* _Assignment_:
Below are records with pictures in them. Transcribe everything from the line containing "Figure 8: The" down to the line containing "Table 8. Statistical", exactly, and leave the pictures behind.
··· Data for processing ···
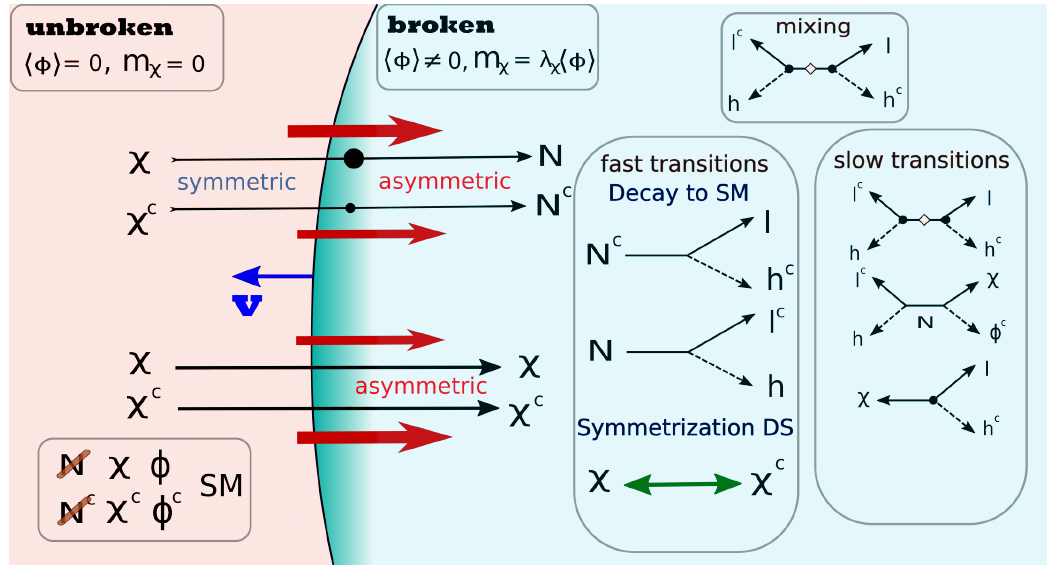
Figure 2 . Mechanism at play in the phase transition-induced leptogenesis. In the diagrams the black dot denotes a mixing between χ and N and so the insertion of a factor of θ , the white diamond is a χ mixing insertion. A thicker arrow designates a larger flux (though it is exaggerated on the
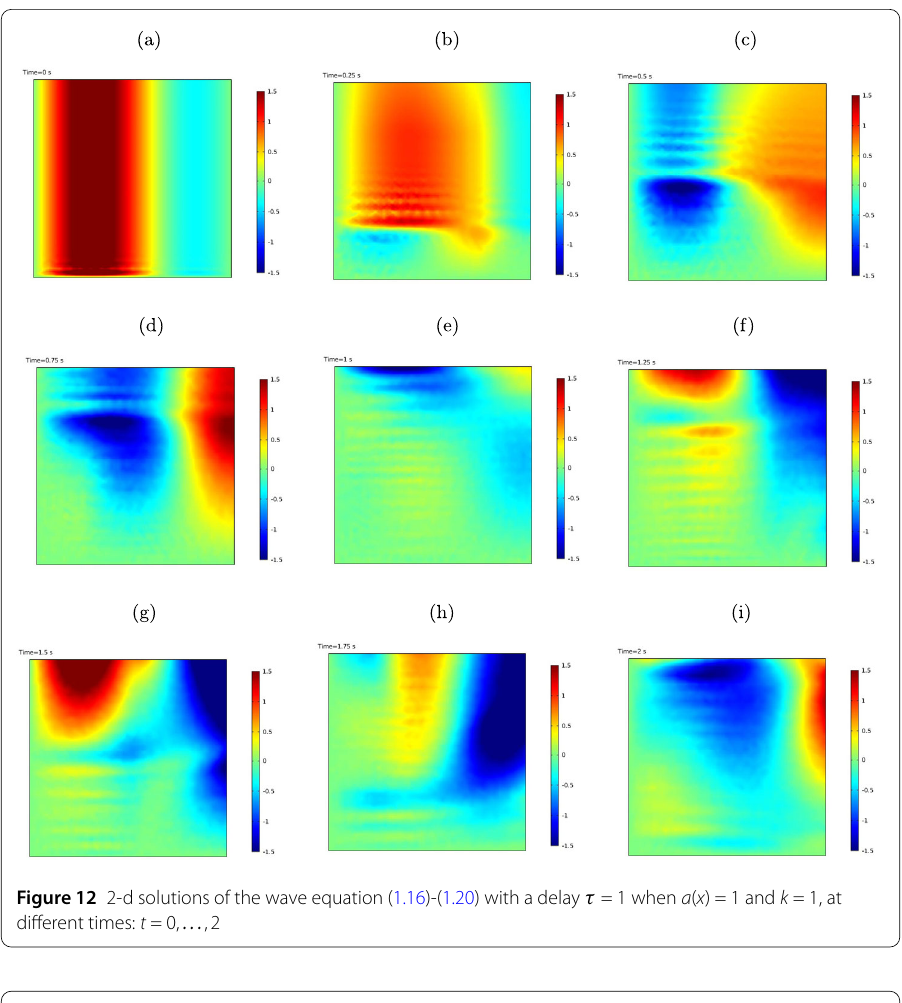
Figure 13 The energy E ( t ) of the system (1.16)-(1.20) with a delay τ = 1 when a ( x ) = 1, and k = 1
···
··· Data for processing ···
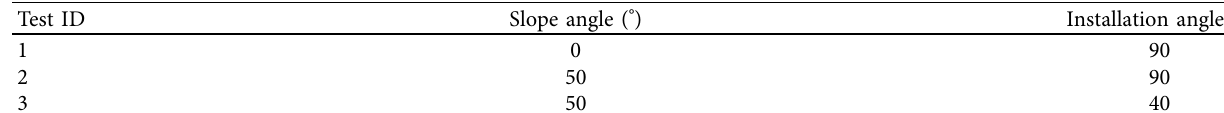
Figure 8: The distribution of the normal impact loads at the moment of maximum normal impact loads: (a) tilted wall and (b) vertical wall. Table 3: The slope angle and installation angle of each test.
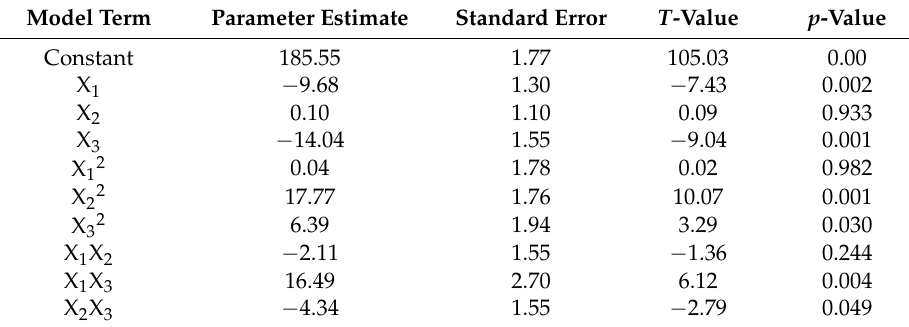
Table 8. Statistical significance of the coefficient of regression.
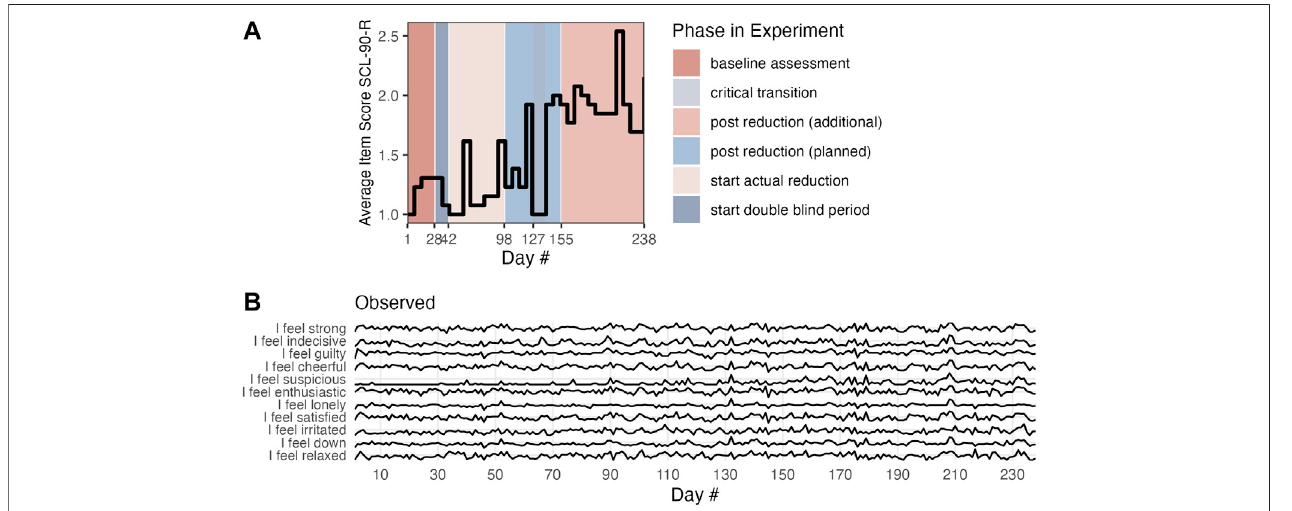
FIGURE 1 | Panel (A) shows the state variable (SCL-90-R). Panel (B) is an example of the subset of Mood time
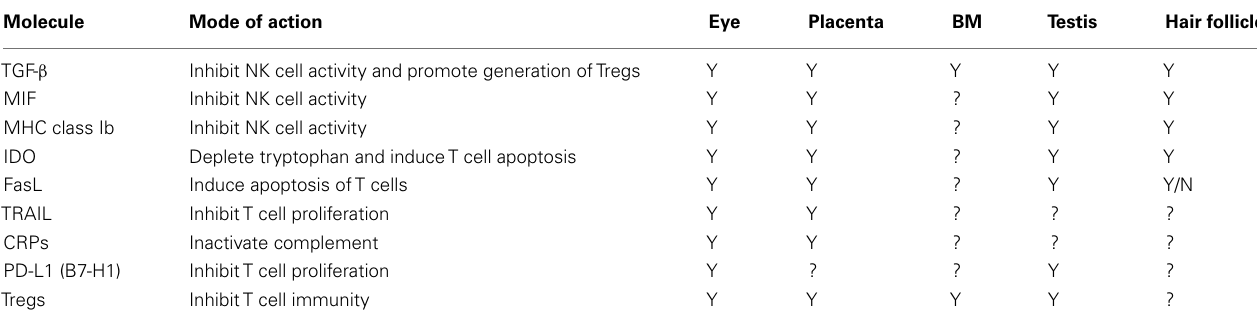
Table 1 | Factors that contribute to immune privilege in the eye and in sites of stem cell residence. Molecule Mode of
···
* _Result of this exercise_:
Figure 8: The distribution of the normal impact loads at the moment of maximum normal impact loads: (a) tilted wall and (b) vertical wall. Table 3: The slope angle and installation angle of each test.
Table 8. Statistical significance of the coefficient of regression.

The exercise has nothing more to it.